Myths and Facts about Domestic Violence

Myth: Domestic violence is a "loss of control."
Fact: Violent behavior is a choice. Perpetrators use it to control their victims. Domestic violence is about batterers using their control, not losing their control. Their actions are very deliberate.
Myth: The victim is responsible for the violence because she provokes it.
Fact: No one asks to be abused and no one deserves to be abused, regardless of what they say or do.
Myth: If the victim didn’t like it, she would leave.
Fact: Victims do no like the abuse. They stay in the relationship for many reasons, including fear. Most do eventually leave.
Myth: Domestic violence only occurs in a small percentage of relationships.
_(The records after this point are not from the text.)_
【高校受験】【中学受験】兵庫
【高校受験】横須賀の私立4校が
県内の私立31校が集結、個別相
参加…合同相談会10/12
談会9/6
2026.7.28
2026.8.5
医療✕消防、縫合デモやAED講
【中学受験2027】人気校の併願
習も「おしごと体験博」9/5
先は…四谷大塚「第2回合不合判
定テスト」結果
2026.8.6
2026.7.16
Fact: Estimates report that domestic violence occurs in one quarter to one third of all intimate relationships. This applies to heterosexual and same-sex relationships.
Myth: Middle and upper class women do not get battered as frequently as poor women.
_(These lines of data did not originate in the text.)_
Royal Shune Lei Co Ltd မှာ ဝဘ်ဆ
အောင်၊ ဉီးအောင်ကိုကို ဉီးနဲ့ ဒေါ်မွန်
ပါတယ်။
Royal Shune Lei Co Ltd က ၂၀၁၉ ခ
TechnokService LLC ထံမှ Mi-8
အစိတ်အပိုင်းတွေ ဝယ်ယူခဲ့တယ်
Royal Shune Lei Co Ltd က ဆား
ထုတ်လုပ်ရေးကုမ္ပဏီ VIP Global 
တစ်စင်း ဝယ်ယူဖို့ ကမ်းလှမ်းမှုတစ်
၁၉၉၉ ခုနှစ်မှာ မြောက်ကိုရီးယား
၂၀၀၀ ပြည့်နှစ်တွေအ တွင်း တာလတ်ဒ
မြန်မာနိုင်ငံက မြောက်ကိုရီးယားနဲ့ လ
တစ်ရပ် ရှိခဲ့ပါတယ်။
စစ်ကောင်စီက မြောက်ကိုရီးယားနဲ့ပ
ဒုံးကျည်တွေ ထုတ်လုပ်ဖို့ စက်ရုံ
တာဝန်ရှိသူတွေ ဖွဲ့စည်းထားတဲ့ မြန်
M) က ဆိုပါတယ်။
Fact: Domestic violence occurs in all socioeconomic levels.  Because women with money usually have more access to resources, poorer women tend to use community agencies, and are therefore more visible.
Myth: Batterers are violent in all their relationships
Fact: Batterers choose to be violent toward their partners in ways they would never consider treating other people. 
Myth: Alcohol/drugs cause battering behavior.
Fact: Although many abusive partners also abuse alcohol and/or drugs, this is not the underlying cause of the battering.  Many batterers use alcohol/drugs as an excuse to explain their violence.
Myth: Once a battered woman, always a battered woman.
Fact: While some battered women have been in more than one abusive relationship, women who receive domestic violence services are the least likely to enter another abusive relationship.